Work item
For each line in the material below that holds "changes", copy that line.
--- --- ---
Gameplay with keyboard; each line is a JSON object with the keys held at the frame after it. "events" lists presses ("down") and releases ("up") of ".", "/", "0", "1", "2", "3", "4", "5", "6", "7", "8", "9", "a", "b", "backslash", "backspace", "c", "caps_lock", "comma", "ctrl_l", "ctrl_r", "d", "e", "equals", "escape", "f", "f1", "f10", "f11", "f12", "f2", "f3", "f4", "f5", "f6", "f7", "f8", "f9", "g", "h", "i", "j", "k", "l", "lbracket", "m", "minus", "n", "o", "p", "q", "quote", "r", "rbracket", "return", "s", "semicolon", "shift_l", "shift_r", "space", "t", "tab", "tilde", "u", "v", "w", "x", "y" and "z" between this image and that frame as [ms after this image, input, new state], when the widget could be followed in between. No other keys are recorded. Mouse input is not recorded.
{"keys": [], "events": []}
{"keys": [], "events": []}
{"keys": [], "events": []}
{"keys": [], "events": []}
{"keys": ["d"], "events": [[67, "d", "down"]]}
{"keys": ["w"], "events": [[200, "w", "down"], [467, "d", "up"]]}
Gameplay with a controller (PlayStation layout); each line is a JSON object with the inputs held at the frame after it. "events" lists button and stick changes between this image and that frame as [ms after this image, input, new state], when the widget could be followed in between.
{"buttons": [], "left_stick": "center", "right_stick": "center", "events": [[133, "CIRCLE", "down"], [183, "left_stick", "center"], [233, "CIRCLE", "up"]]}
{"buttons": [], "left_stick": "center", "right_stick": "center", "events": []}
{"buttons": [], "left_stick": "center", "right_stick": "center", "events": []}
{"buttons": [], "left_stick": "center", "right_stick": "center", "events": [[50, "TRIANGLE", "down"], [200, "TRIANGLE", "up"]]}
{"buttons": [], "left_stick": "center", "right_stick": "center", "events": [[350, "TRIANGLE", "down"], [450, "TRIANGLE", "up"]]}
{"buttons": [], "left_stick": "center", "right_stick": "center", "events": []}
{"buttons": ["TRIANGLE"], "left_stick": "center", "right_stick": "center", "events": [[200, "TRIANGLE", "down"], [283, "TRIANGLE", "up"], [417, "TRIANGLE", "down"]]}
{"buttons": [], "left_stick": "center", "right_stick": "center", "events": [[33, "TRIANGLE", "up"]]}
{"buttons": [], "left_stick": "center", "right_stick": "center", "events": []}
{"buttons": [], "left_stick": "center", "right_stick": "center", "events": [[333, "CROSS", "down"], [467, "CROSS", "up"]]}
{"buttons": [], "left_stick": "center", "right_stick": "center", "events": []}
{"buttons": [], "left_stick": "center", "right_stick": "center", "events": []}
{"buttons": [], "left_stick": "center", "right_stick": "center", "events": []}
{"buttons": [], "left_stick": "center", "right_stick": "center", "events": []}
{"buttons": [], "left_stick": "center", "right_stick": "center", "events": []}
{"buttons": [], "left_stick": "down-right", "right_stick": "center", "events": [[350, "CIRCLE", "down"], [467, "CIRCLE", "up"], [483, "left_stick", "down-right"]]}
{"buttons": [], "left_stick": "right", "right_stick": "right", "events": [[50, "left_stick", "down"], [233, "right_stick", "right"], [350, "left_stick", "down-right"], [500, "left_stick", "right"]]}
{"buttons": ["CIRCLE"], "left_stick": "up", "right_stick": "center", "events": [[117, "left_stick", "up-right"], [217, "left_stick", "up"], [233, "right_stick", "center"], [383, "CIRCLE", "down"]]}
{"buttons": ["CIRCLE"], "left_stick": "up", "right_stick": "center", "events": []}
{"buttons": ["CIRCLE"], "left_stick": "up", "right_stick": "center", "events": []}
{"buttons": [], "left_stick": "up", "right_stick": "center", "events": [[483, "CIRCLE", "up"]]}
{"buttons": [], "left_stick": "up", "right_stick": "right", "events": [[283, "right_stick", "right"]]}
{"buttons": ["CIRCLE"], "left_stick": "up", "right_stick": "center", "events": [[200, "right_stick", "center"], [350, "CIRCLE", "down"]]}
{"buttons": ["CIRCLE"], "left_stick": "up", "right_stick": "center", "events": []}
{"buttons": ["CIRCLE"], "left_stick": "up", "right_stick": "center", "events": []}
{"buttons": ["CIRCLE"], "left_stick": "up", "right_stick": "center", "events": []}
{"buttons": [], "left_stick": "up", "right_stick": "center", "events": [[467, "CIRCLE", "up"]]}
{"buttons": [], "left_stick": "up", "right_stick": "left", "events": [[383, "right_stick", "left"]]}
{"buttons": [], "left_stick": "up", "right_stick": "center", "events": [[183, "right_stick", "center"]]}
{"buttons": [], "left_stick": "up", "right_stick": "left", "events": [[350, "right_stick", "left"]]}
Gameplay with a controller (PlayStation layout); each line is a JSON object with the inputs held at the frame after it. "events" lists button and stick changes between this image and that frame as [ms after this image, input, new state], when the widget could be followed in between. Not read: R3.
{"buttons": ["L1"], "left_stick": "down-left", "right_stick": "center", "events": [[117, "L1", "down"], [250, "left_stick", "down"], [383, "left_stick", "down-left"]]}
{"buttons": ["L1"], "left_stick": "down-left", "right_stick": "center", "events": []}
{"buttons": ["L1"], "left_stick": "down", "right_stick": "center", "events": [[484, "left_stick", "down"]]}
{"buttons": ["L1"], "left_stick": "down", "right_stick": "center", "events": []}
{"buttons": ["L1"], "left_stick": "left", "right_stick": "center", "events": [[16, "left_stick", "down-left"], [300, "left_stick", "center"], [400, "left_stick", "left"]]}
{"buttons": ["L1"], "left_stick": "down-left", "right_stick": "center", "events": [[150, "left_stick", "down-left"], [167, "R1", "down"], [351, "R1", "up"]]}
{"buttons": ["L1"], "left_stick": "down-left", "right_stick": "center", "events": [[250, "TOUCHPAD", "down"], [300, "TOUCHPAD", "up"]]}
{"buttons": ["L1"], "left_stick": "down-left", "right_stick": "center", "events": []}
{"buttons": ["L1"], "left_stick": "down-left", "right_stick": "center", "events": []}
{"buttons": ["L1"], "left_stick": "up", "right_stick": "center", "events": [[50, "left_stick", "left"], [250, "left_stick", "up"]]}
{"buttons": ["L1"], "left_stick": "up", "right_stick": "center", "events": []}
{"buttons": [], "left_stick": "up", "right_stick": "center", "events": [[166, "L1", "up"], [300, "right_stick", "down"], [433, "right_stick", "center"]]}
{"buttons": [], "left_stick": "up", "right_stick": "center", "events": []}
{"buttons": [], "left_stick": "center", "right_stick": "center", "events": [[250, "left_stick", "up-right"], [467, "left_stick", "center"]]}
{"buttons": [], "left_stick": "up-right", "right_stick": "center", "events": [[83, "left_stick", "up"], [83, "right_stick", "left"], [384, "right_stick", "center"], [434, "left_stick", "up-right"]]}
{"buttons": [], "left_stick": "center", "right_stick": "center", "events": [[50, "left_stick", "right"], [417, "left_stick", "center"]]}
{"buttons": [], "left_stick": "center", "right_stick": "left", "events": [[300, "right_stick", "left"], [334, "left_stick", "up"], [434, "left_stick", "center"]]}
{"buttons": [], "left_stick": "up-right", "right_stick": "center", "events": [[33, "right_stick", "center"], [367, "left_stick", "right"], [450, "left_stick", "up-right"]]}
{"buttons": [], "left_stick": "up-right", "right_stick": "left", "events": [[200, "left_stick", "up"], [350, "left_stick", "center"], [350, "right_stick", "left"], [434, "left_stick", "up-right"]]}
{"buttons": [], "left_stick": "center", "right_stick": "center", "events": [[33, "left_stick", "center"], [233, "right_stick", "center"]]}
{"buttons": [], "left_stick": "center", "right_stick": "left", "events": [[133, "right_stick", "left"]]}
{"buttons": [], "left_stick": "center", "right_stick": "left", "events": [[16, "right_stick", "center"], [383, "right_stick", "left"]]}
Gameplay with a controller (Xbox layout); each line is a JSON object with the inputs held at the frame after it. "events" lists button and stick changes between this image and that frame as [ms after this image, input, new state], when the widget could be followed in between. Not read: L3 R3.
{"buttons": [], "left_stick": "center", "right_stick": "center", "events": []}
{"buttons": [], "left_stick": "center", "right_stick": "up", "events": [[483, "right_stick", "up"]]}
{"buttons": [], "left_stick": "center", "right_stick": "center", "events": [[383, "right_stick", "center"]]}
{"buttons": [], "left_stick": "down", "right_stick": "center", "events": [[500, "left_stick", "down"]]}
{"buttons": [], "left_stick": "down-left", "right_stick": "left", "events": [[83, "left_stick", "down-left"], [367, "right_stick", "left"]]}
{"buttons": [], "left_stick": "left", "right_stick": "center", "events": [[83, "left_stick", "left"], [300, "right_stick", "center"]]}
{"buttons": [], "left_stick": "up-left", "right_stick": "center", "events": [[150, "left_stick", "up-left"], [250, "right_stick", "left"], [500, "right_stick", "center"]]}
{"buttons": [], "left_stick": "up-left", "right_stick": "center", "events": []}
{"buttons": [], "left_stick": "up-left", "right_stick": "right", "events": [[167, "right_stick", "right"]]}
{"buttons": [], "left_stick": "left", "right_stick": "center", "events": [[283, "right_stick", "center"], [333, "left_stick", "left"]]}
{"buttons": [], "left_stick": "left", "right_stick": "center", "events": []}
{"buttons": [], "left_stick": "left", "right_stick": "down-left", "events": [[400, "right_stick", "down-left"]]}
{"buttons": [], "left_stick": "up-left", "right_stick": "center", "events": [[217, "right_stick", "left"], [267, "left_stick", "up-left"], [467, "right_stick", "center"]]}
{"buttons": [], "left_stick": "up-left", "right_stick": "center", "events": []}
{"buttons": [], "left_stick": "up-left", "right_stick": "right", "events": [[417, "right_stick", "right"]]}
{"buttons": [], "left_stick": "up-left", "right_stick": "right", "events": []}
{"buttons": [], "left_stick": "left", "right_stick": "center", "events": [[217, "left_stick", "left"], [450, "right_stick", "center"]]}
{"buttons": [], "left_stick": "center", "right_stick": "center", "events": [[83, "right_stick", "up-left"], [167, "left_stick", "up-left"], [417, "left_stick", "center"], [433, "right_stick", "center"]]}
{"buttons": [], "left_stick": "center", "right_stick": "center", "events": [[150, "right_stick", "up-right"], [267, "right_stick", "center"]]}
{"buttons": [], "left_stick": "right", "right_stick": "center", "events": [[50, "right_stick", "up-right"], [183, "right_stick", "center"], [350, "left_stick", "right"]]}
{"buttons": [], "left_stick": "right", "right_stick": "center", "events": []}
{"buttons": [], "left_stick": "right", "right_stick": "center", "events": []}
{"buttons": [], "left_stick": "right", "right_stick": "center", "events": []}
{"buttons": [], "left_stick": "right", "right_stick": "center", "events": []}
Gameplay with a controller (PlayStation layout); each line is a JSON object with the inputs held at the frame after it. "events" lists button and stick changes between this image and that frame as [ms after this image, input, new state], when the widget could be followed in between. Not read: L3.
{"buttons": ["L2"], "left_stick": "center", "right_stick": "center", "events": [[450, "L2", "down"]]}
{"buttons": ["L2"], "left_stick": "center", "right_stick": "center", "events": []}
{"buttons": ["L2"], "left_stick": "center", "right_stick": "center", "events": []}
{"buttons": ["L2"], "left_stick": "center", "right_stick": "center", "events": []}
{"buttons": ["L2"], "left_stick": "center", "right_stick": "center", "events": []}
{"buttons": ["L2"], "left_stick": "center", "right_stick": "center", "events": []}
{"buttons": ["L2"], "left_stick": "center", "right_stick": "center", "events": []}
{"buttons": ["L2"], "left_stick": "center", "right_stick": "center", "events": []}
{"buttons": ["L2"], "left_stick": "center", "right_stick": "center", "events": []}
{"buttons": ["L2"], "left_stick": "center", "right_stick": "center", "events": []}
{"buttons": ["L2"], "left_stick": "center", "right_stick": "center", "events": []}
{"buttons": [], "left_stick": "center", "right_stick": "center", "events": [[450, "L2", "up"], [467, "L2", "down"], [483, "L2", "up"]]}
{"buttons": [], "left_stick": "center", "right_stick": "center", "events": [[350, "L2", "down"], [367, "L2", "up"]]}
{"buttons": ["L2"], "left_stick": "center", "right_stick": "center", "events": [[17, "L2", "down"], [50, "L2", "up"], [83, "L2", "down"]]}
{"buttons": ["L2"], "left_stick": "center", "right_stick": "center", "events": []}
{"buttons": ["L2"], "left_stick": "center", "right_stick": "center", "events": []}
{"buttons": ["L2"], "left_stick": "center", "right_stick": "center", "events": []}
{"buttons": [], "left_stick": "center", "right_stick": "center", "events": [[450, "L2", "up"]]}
--- --- ---
Solution to this task
Gameplay with a controller (PlayStation layout); each line is a JSON object with the inputs held at the frame after it. "events" lists button and stick changes between this image and that frame as [ms after this image, input, new state], when the widget could be followed in between.
Gameplay with a controller (PlayStation layout); each line is a JSON object with the inputs held at the frame after it. "events" lists button and stick changes between this image and that frame as [ms after this image, input, new state], when the widget could be followed in between. Not read: R3.
Gameplay with a controller (Xbox layout); each line is a JSON object with the inputs held at the frame after it. "events" lists button and stick changes between this image and that frame as [ms after this image, input, new state], when the widget could be followed in between. Not read: L3 R3.
Gameplay with a controller (PlayStation layout); each line is a JSON object with the inputs held at the frame after it. "events" lists button and stick changes between this image and that frame as [ms after this image, input, new state], when the widget could be followed in between. Not read: L3.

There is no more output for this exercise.